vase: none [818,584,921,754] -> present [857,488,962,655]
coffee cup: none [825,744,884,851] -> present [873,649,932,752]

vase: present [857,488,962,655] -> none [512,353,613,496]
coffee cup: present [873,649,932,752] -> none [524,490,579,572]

* * *

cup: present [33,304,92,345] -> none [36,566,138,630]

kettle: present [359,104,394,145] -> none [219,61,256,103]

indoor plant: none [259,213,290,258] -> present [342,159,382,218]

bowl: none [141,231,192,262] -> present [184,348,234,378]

— Task —
In the entries above, one line contains "vase: none [818,584,921,754]" and another contains "coffee cup: present". Reproduce exactly those two lines and the lines between them, nothing else.

— Solved problem —
vase: none [818,584,921,754] -> present [857,488,962,655]
coffee cup: none [825,744,884,851] -> present [873,649,932,752]

vase: present [857,488,962,655] -> none [512,353,613,496]
coffee cup: present [873,649,932,752] -> none [524,490,579,572]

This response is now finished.